• PROBLEM TO SOLVE:
Which lines of the records contain the string "SIMPLE"? Pick out and copy each of them, treating uppercase and lowercase as different.

• WORKING DATA:
====
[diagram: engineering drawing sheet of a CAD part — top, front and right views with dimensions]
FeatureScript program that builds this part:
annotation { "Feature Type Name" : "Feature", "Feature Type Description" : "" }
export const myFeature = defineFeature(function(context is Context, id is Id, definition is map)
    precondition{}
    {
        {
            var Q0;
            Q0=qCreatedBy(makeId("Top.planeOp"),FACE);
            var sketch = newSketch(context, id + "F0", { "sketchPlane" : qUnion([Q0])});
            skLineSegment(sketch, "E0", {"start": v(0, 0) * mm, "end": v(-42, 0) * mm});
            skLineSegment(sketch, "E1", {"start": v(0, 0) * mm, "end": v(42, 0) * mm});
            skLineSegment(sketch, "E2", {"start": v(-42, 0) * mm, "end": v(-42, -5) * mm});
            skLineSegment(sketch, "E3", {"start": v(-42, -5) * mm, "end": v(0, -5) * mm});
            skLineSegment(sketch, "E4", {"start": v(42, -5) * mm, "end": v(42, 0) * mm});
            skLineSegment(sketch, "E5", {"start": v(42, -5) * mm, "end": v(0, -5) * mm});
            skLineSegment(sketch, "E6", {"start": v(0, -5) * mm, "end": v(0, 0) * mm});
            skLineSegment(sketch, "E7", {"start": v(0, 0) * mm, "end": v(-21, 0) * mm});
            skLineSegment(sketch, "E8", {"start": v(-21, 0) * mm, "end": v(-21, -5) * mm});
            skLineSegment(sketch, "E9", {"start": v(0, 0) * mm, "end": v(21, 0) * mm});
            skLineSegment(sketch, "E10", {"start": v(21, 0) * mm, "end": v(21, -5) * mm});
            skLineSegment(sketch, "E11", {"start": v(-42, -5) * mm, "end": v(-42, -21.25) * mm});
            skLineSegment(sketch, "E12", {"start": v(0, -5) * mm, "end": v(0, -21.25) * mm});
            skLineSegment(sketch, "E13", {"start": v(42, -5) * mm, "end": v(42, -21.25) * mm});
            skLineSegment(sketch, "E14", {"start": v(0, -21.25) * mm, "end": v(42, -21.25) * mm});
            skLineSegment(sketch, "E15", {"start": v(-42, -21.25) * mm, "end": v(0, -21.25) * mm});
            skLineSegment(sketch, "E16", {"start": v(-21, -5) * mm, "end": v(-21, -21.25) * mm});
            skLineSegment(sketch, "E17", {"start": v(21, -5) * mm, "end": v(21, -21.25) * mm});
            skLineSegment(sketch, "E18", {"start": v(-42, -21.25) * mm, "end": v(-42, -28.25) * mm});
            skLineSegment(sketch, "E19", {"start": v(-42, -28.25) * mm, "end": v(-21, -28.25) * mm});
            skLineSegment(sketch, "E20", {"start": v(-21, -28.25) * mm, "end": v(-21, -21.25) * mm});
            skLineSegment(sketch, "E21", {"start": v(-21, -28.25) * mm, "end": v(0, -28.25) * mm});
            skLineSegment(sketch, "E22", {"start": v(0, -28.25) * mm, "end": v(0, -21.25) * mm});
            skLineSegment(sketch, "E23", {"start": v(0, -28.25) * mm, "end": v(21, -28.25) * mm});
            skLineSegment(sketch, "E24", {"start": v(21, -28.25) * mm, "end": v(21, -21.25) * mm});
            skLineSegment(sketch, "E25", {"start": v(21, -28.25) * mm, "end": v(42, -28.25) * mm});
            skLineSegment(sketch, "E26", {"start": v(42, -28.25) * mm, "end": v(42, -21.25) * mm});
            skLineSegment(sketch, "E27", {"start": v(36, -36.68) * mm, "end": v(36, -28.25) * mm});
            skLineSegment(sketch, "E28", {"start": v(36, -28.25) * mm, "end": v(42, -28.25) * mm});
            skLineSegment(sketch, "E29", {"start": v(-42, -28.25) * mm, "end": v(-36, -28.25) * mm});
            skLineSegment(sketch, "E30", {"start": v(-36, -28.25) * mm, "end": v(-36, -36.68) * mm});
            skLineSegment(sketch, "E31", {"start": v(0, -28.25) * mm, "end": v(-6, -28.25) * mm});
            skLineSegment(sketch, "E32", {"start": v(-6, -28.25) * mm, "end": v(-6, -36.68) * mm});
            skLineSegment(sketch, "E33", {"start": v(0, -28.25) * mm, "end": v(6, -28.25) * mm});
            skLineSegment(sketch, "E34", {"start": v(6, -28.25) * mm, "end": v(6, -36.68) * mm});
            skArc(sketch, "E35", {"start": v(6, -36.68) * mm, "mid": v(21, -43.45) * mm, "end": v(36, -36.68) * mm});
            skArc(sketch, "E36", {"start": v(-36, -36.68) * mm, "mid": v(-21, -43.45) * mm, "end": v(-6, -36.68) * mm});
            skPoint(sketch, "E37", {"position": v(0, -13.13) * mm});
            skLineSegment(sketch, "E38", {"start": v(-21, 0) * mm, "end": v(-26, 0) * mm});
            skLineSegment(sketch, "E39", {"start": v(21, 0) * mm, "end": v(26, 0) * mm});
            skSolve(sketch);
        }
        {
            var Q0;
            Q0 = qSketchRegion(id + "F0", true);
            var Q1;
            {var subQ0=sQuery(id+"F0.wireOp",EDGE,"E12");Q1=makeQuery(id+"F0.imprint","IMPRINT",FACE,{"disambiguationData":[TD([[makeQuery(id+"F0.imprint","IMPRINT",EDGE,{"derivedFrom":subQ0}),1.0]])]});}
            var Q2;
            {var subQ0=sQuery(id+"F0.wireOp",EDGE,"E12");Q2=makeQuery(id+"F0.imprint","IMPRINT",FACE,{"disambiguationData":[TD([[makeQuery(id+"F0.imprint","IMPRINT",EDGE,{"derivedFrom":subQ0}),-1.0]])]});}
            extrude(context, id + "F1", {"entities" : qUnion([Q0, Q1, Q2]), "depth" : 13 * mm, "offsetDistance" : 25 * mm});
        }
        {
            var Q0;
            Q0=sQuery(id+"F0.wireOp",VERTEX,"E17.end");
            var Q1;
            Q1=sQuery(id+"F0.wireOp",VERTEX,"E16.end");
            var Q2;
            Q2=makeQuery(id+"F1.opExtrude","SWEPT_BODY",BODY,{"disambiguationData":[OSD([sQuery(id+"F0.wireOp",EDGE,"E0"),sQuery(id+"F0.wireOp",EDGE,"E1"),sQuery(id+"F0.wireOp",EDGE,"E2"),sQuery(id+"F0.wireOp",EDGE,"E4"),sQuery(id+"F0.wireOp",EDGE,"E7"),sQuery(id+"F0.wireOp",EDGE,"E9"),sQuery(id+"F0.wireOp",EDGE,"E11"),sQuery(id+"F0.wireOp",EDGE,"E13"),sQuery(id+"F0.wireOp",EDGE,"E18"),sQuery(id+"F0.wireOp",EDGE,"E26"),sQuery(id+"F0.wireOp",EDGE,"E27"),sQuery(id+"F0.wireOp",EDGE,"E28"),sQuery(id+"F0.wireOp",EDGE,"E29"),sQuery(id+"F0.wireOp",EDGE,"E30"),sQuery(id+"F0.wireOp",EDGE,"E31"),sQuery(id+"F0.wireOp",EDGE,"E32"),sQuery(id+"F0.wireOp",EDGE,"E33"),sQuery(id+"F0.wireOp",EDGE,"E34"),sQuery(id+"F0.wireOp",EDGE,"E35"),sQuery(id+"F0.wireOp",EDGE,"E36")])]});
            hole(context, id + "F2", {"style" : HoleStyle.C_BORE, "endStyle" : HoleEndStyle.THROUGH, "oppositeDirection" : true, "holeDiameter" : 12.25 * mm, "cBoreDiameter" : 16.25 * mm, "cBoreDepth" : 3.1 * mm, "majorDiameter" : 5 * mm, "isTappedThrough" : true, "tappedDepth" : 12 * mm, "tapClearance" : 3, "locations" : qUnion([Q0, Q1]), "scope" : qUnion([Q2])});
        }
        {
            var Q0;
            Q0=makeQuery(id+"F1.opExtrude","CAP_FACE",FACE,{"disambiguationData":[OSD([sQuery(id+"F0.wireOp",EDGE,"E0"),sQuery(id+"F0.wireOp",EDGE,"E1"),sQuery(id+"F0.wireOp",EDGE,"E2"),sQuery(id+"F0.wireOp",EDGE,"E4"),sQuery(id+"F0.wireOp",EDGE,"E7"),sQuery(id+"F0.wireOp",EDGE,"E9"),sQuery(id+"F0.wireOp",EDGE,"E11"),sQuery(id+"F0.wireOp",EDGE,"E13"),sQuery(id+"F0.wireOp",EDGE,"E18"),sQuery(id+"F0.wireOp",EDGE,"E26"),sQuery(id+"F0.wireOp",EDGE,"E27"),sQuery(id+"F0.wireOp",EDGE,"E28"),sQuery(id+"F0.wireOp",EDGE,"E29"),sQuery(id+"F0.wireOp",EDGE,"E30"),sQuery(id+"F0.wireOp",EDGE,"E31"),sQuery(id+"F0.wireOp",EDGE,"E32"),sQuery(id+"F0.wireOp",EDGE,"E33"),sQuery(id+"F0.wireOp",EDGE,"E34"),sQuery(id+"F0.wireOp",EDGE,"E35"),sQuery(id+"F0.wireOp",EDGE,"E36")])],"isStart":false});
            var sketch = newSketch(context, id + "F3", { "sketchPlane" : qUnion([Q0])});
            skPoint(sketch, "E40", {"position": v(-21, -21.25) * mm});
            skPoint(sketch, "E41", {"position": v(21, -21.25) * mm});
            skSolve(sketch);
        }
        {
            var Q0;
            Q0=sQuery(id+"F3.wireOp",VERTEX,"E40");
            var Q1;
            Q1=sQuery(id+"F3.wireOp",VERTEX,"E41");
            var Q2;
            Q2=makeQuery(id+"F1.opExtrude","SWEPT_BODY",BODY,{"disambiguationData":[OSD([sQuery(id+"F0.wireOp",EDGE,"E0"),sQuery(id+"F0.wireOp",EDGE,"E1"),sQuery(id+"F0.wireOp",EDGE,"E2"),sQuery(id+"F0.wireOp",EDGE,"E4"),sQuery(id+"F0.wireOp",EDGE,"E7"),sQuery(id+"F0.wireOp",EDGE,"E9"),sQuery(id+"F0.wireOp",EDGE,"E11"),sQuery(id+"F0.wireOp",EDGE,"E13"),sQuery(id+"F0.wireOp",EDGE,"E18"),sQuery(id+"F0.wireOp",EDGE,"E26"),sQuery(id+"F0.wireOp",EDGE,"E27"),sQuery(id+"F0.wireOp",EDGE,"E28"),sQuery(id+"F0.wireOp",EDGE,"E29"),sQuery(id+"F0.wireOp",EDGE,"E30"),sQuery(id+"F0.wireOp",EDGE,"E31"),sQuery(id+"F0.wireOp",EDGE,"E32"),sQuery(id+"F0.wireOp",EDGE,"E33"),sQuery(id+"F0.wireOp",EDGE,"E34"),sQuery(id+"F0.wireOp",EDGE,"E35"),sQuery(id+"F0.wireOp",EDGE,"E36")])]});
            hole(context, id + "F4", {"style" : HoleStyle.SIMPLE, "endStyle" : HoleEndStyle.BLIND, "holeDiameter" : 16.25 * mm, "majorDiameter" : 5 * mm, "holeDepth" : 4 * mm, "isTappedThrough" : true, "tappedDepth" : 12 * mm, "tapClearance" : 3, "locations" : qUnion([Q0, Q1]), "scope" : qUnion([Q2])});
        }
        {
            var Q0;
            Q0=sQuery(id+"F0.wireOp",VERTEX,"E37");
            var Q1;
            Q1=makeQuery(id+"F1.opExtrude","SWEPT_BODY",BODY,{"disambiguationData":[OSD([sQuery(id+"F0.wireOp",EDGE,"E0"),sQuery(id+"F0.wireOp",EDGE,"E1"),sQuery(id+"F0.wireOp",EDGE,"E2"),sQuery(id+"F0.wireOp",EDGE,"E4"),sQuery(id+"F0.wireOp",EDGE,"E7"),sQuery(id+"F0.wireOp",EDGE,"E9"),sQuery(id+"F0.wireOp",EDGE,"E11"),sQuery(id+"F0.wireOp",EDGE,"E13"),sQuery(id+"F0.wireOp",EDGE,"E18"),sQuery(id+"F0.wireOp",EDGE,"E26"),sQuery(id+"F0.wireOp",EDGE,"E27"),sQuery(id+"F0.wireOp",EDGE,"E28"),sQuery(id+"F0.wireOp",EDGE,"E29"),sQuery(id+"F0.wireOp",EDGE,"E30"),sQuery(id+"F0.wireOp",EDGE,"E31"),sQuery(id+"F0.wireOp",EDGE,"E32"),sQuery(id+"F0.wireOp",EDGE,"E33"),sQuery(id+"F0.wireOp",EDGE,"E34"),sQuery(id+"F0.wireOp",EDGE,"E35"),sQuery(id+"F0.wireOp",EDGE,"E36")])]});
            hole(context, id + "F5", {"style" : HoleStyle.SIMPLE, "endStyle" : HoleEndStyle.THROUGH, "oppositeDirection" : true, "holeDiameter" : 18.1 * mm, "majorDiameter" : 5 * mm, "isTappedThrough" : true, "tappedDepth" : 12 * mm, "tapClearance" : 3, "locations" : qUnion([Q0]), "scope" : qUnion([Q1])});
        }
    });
====
• THE ANSWER:
            hole(context, id + "F4", {"style" : HoleStyle.SIMPLE, "endStyle" : HoleEndStyle.BLIND, "holeDiameter" : 16.25 * mm, "majorDiameter" : 5 * mm, "holeDepth" : 4 * mm, "isTappedThrough" : true, "tappedDepth" : 12 * mm, "tapClearance" : 3, "locations" : qUnion([Q0, Q1]), "scope" : qUnion([Q2])});
            hole(context, id + "F5", {"style" : HoleStyle.SIMPLE, "endStyle" : HoleEndStyle.THROUGH, "oppositeDirection" : true, "holeDiameter" : 18.1 * mm, "majorDiameter" : 5 * mm, "isTappedThrough" : true, "tappedDepth" : 12 * mm, "tapClearance" : 3, "locations" : qUnion([Q0]), "scope" : qUnion([Q1])});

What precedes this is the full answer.